Exploration- Chapter 37
Added 2026-01-08 05:17:03 +0000 UTCSorry this took far too long. I just really got into this fight. I ended up cutting off the final challenge and that will have to be Chapter 38. This one deserved it's own chapter and even then it was almost 2 chapters now.
I meant for the dungeon run to be only 3 chapters, but it'll have to be 4. I'll finish 38 tomorrow and then we'll be on to some other things.
On a negative note, I pushed my eyes pretty hard this morning. I'm probably gonna rest them in the morning and not start writing till like 10 am.
On a positive note, 11k words today- which is important to try to get back on my schedule.
Chapter 37- Larger Proportions
Once the last of the wyverns fell we reunited and I reviewed the gains up till now. I still hadn’t hit level 264, but that was fine. Both Samvek and Selena had gained a level. The other three were blowing past us in terms of growth. The wyverns pushed him to level 215, although he did say that he noticed it slowing a bit. Lexa was at 211. Oliver tried to put a positive spin on his inability to gain more levels by saying that he had increased the proficiency of some of his spells as he mastered them, by using them against much higher targets. The other good thing was that if he was earning XP he’d be earning it as a level 150, so potentially he’d be able to leapfrog beyond Clay if he got to keep that XP when awakened.

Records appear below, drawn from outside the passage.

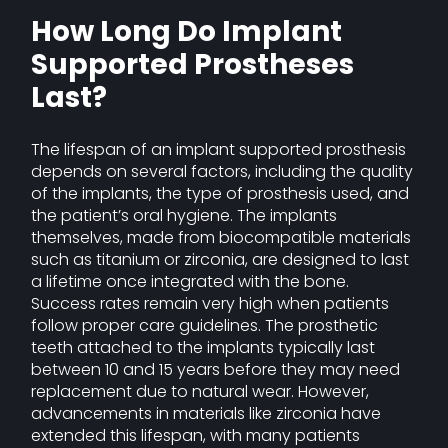
How Long Do Implant
Supported Prostheses
Last?
The lifespan of an implant supported prosthesis
depends on several factors, including the quality
of the implants, the type of prosthesis used, and
the patient’s oral hygiene. The implants
themselves, made from biocompatible materials
such as titanium or zirconia, are designed to last
a lifetime once integrated with the bone.
Success rates remain very high when patients
follow proper care guidelines. The prosthetic
teeth attached to the implants typically last
between 10 and 15 years before they may need
replacement due to natural wear. However,
advancements in materials like zirconia have
extended this lifespan, with many patients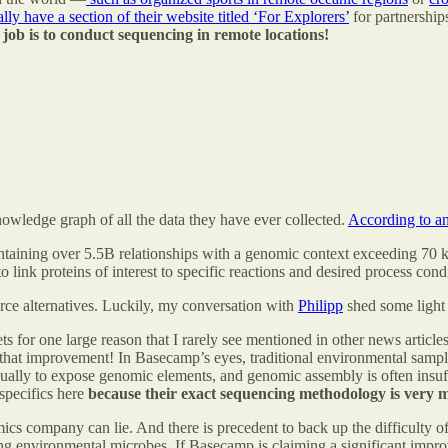
ally have a section of their website titled ‘For Explorers’
for partnership
e job is to conduct sequencing in remote locations!
nowledge graph of all the data they have ever collected.
According to a
taining over 5.5B relationships with a genomic context exceeding 70 ki
ink proteins of interest to specific reactions and desired process cond
urce alternatives. Luckily, my conversation with
Philipp
shed some light 
 for one large reason that I rarely see mentioned in other news article
it that improvement! In Basecamp’s eyes, traditional environmental sa
ually to expose genomic elements, and genomic assembly is often insuffici
specifics here
because their exact sequencing methodology is very m
mics company can lie. And there is precedent to back up the difficulty of
ing environmental microbes. If Basecamp is claiming a significant improv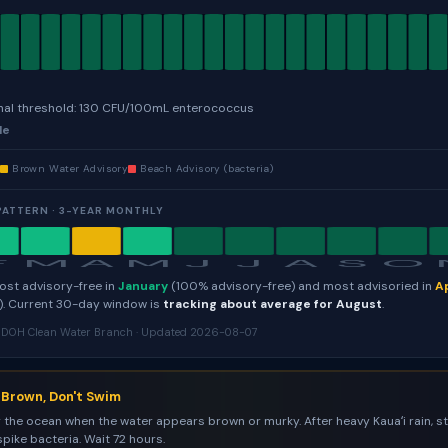
nal threshold: 130 CFU/100mL enterococcus
le
e
Brown Water Advisory
Beach Advisory (bacteria)
PATTERN · 3-YEAR MONTHLY
F
M
A
M
J
J
A
S
O
most advisory-free in
January
(100% advisory-free) and most advisoried in
Ap
). Current 30-day window is
tracking about average for August
.
i DOH Clean Water Branch · Updated 2026-08-07
s Brown, Don't Swim
 the ocean when the water appears brown or murky. After heavy Kauaʻi rain, 
spike bacteria. Wait 72 hours.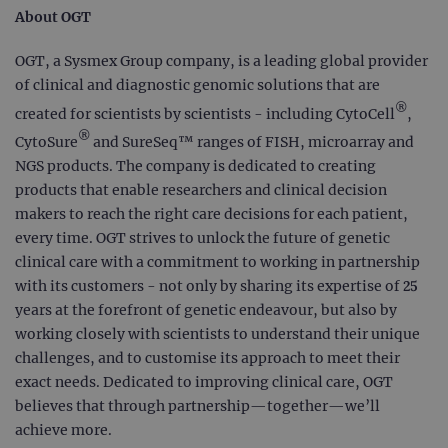
About OGT
OGT, a Sysmex Group company, is a leading global provider
of clinical and diagnostic genomic solutions that are
®
created for scientists by scientists - including CytoCell
,
®
CytoSure
and SureSeq™ ranges of FISH, microarray and
NGS products. The company is dedicated to creating
products that enable researchers and clinical decision
makers to reach the right care decisions for each patient,
every time. OGT strives to unlock the future of genetic
clinical care with a commitment to working in partnership
with its customers - not only by sharing its expertise of 25
years at the forefront of genetic endeavour, but also by
working closely with scientists to understand their unique
challenges, and to customise its approach to meet their
exact needs. Dedicated to improving clinical care, OGT
believes that through partnership—together—we’ll
achieve more.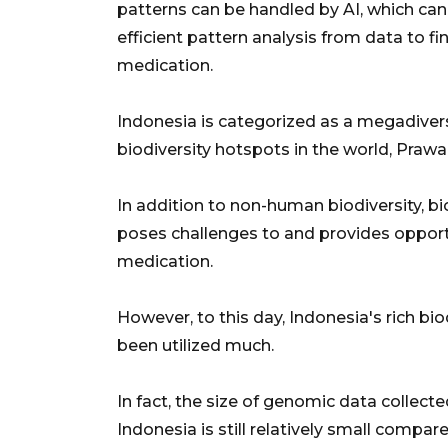
patterns can be handled by AI, which ca
efficient pattern analysis from data to fi
medication.
Indonesia is categorized as a megadivers
biodiversity hotspots in the world, Prawa
In addition to non-human biodiversity, bi
poses challenges to and provides opport
medication.
However, to this day, Indonesia's rich b
been utilized much.
In fact, the size of genomic data colle
Indonesia is still relatively small compa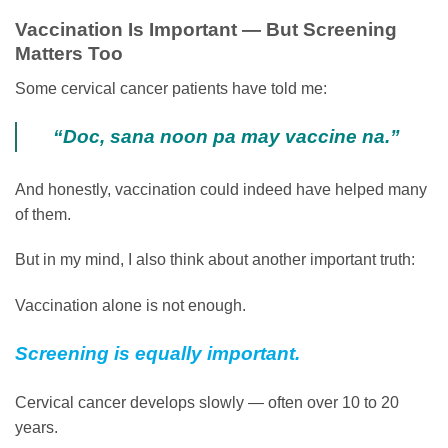
Vaccination Is Important — But Screening
Matters Too
Some cervical cancer patients have told me:
“Doc, sana noon pa may vaccine na.”
And honestly, vaccination could indeed have helped many
of them.
But in my mind, I also think about another important truth:
Vaccination alone is not enough.
Screening is equally important.
Cervical cancer develops slowly — often over 10 to 20
years.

We only got a moment to catch our breath and while I’d been intending to wait to choose my spells, I asked the others what they thought. Ultimately, Selena’s question was what helped me make my decision. “I know that getting an ascendant tier spell sounds great, but when you put your mind to it, do you have a problem leveling your spells up?”
I shook my head. “Not if I have the time.”
“Then that kinda points out one of the spells you should choose and given the amount of damage your armor has taken here, I’d think it would behoove you to take Repair as your other spell.”
No one argued with her logic, so I took the two spells Time Pool and Repair. The knowledge of them filled my mind and I couldn’t help but feel that they were different from spells I got from my system. They weren’t attached to my class core.
No class consistent with the Fey System is detected. Spells are being modified to work with existing structure. If a Fey System class is later obtained the spells will improve.
That was promising as I was all about finding power from any source. But for now, I wanted to repair our gear. The cool-down on the spell was 24 hours so I’d only be able to cast once now, but I asked everyone to get as close as possible.
“I’m gonna try something with this. I’ve used it before with other spells, so hopefully it’ll work here.” Then without further explanation I attempted to target all of my gear and everything that was visible on each of the team members. As I cast the spell, I felt my mind being stretched but the denser mana here actually helped to empower the spell.
I held in a scream as I pushed to my limits but began to relax when I felt a hundred different threads coming out of me and attaching to different pieces of gear. My armor began to seal itself up before my very eyes. Even Wayfinder hummed in my hand with pleasure like I did when I used Clean on myself.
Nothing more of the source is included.